A short arm cast is appropriate for distal radius fractures (Colles fractures) with minimal displacement. Colles fractures, which account for up to one sixth of all fractures treated, occur most often in young adults (usually from high-energy trauma) and in older persons (usually from a simple fall or other low-impact injury).

"These fractures traditionally have been treated with closed manipulation and casting," the review authors write. "However, it is now recognized that many of these fractures are unstable, and casting may not maintain acceptable reduction. Additionally, advancements in surgical technique have improved fracture stability, allowing for earlier motion and rehabilitation."

For isolated ulnar fractures, a short arm cast or a functional forearm brace is indicated. Therapeutic options for Mason type 1 radial head fractures include a splint for 5 to 7 days, or a sling as needed for comfort, combined with early range-of-motion exercises. For an olecranon fracture in patients with a stable elbow and intact extensor mechanism, nonsurgical treatment may suffice.

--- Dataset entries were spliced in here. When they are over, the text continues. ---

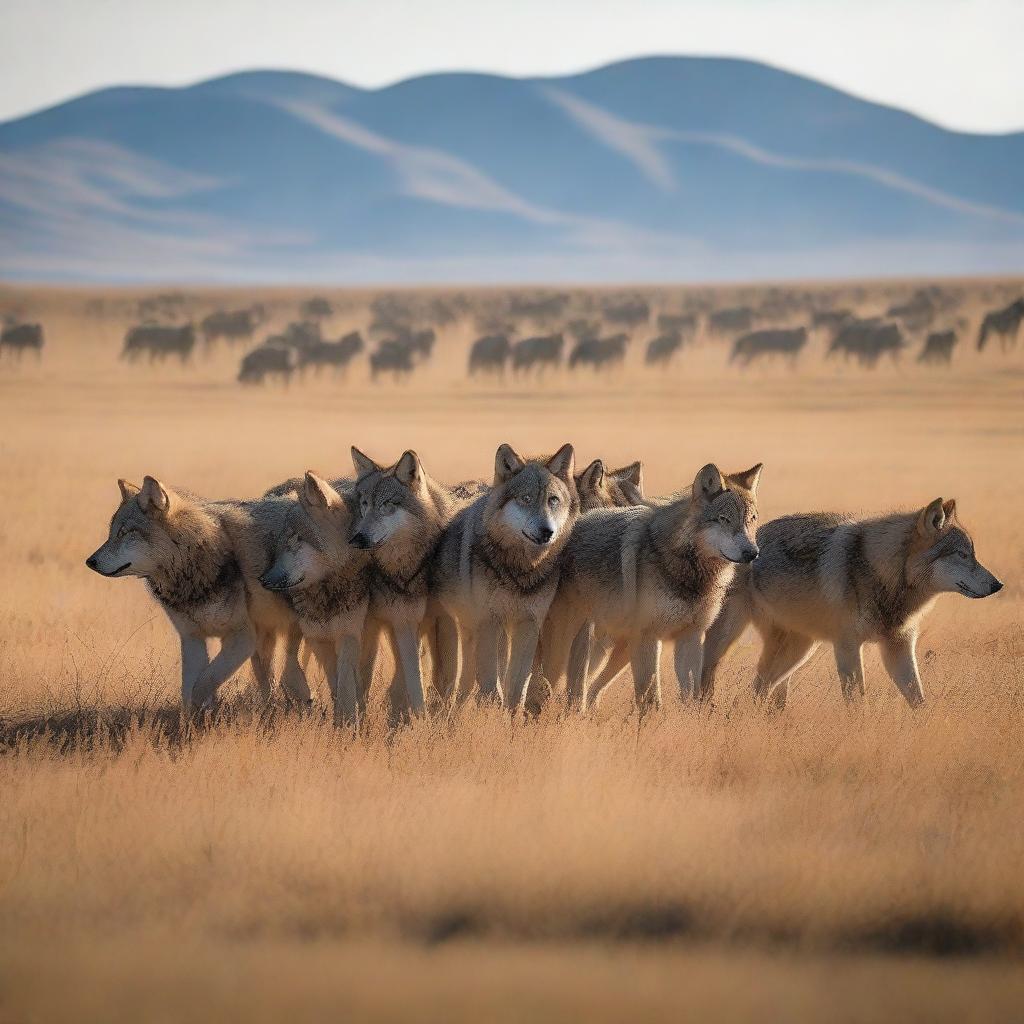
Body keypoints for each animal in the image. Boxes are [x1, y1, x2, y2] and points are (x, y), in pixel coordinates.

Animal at [84, 479, 307, 712]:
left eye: (125, 533)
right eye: (111, 534)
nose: (90, 561)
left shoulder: (242, 638)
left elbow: (203, 683)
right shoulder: (192, 638)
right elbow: (189, 688)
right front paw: (193, 718)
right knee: (269, 679)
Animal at [258, 473, 370, 729]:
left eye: (297, 540)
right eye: (279, 544)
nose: (263, 579)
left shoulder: (349, 634)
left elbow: (346, 684)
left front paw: (348, 724)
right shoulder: (319, 637)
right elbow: (335, 683)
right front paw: (342, 724)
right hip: (297, 626)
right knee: (289, 661)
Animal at [430, 440, 581, 712]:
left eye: (553, 500)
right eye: (526, 499)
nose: (547, 531)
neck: (519, 572)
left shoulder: (528, 624)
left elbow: (516, 688)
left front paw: (509, 719)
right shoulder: (490, 621)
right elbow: (492, 686)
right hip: (465, 629)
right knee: (463, 681)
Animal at [700, 497, 1003, 708]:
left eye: (972, 554)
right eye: (963, 555)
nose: (998, 585)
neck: (883, 572)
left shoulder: (898, 647)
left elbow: (919, 700)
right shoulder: (847, 646)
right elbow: (858, 704)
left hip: (798, 650)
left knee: (760, 689)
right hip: (730, 640)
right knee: (716, 675)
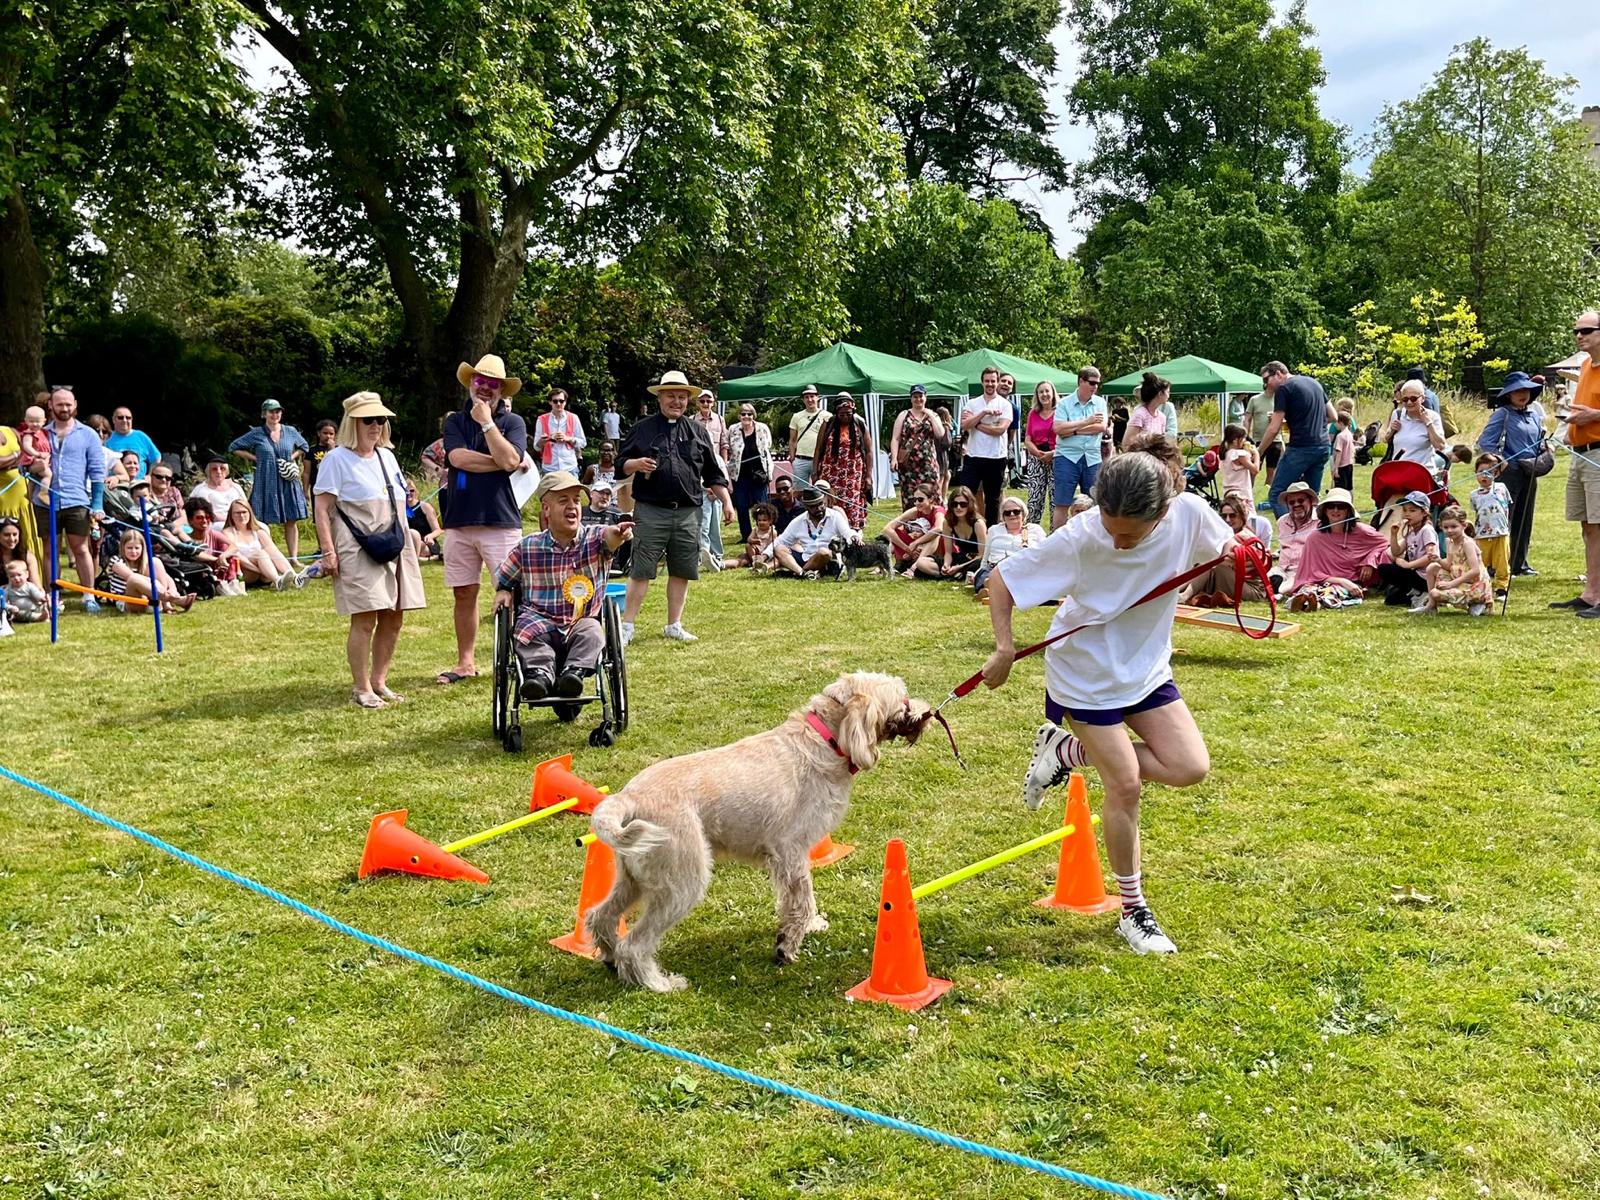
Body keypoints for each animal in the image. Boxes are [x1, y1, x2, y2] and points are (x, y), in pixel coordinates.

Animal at [588, 678, 934, 998]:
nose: (927, 711)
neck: (824, 740)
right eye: (903, 699)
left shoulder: (788, 859)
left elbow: (797, 900)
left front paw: (808, 927)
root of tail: (628, 797)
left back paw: (610, 958)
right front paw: (787, 945)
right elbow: (802, 901)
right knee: (634, 944)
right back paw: (658, 983)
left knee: (599, 916)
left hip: (633, 880)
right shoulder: (791, 852)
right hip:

Specific key clinical recommendations for practice, and their accompanying level of evidence rating, are as follows:

  • Risk for radiocarpal arthritis is increased with nonsurgical treatment of displaced intra-articular fractures of the distal radius (level of evidence, C). Even minimal articular incongruency is associated with increased complications, according to expert opinion.

  • Treatment with a functional brace or short arm cast is appropriate for isolated ulnar shaft fractures that are not displaced by more than 50 percent of the bone diameter and that are angulated less than 10 degrees (level of evidence, C). This recommendation is based on a systematic review of treatment methodologies, but evidence from randomized controlled trials is lacking.

  • For the treatment of Mason type 1 radial head fractures, early mobilization is preferred, based on consistent evidence from several randomized, controlled trials (level of evidence, A).

  • Casting appears to offer no benefit in the initial treatment of Mason type 1 radial head fractures (level of evidence, B), based on findings from a single randomized controlled trial.

"Because nonsurgical treatment of persons with intra-articular fractures increases the risk for complications, such as radiocarpal arthritis, a referral should be strongly considered for any fracture that extends into the radiocarpal joint or the distal radioulnar joint," the review authors conclude. "Additionally, fractures that require reduction are potentially unstable and may require surgical fixation. Unless the primary care physician has extensive experience with fracture management, it is best to refer patients with distal radius fractures requiring manipulation to an orthopedic surgeon."

The review authors have disclosed no relevant financial relationships.